Date: 21st June 2021

In this Perspective Ruth Lea, Economic Adviser to the Arbuthnot Banking Group, discusses the latest UK economic developments:
  • Pay-rolled employees picked up further in May, whilst total employment and hours worked rose in the three months to April.
  • The unemployment rate slipped to 4.7% in the three months to April, whilst the inactivity rate was unchanged in the quarter. The redundancy rate was similar to pre-pandemic levels.
  • Vacancies picked up further in the three months to May, with most industries recovering to show vacancies above pre-pandemic levels.
  • In the three months to April, total pay and regular pay both rose by 5.6% (YOY) in nominal terms and by 4.4% (YOY) in real terms. The data are distorted upwards by compositional effects (arising from the fall in the number and proportion of lower-paid employee jobs) and base effects.
  • Retail sales volumes slipped by 1.4% (MOM) in May after the very sharp increase (9.2%, MOM) in April.
  • The Consumer Prices Index (CPI) YOY rate increased to 2.1% in May, compared with April’s 1.5%, driven by higher clothing and transport costs.
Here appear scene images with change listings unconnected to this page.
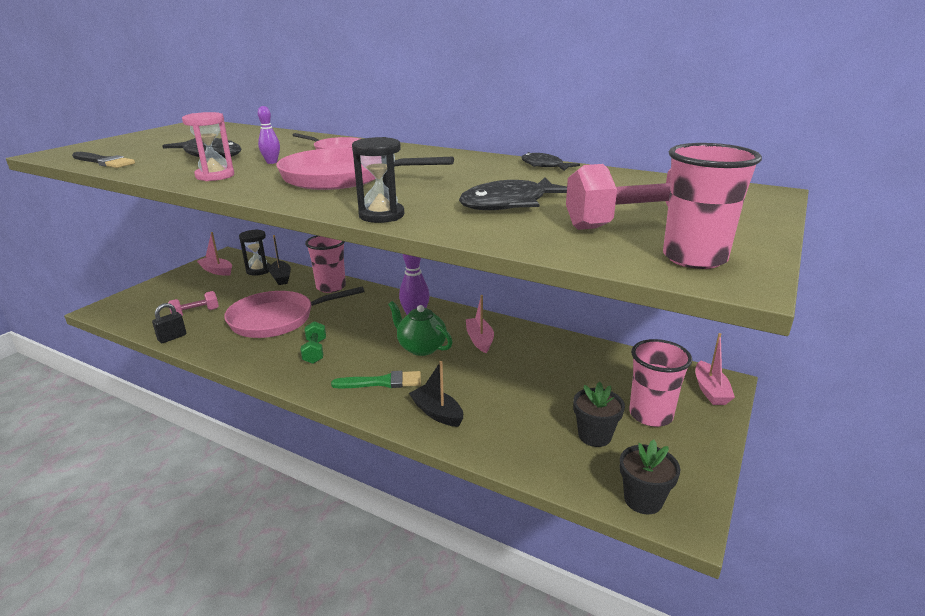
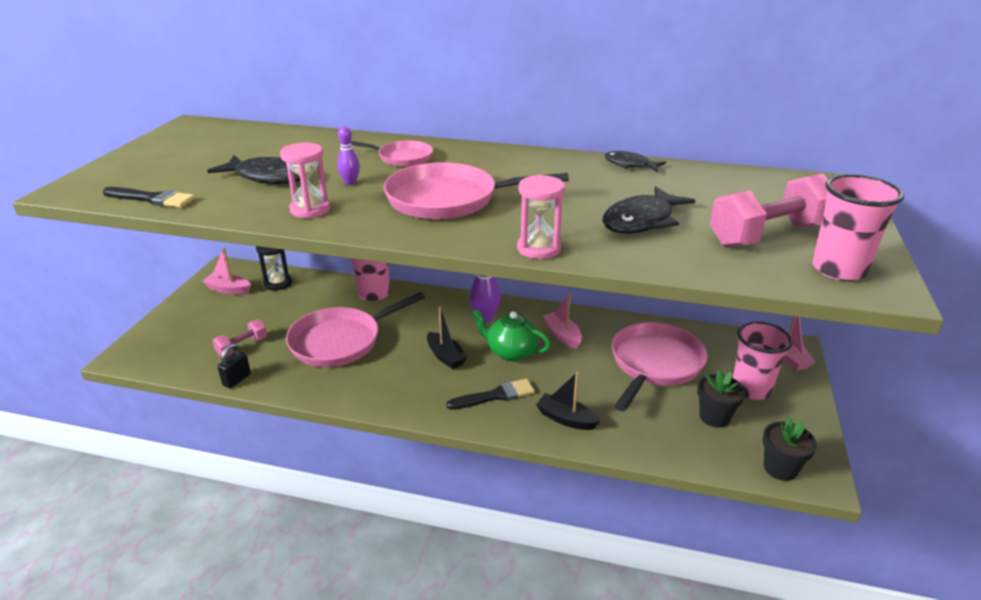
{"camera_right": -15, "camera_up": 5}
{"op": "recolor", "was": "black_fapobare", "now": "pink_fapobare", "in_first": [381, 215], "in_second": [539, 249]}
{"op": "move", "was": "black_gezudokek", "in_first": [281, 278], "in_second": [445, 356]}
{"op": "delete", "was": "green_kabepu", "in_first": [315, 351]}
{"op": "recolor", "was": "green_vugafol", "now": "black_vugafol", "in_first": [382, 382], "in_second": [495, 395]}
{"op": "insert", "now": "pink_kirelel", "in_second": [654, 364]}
The annual data are distorted by base effects.
  • Both output producer prices (goods leaving the factory gate) and input producer prices (materials and fuels used in the manufacturing process) inflation picked up further in May, suggesting some build-up of cost pressures in the “pipeline”. The annual series are, however, also distorted by base effects.
  • The ONS reported that house prices rose by 8.9% (YOY) in April 2021, down from 9.9% in March. They suggested that March’s house prices were boosted by buyers rushing to complete their house purchases ahead of the original March 2021 cut-off date for the stamp duty holiday.
Other UK news:
  • The MPC is meeting next week and no change in policy is expected. The MPC will probably continue to regard the recent increases in inflation as transitory as well as reflecting base effects.
  • The Prime Minister has delayed the move to step 4 (lifting more lockdown restrictions, in England) from 21 June to 19 July.
International update:
  • The Fed left policy very accommodative at their June meeting (15-16 June), regarding the recent increases in inflation as transitory as well as reflecting base effects.
  • On the forecasts, the Fed increased the GDP forecasts and the PCE (personal consumption expenditures) inflation forecasts.
  • In March, the Fed projected the appropriate policy path for the federal funds rate as 0 to ¼% to end-2023. In June, the appropriate policy path was adjusted to 0 to ¼% to end-2022 and ½% to ¾% to end-2023, implying two ¼% hikes in 2023.
Ruth Lea said “The labour market data continue to paint a picture of a recovering economy, much in line with other signs of recovery from other economic indicators. Next week sees the MPC’s June meeting, with the announcement on 24 June. There are few expectations of changes in policy but, given the apparent buoyancy of the recovery, the MPC should seriously consider cutting back the current bond purchasing programme to £100bn, as proposed by Mr Haldane in May.”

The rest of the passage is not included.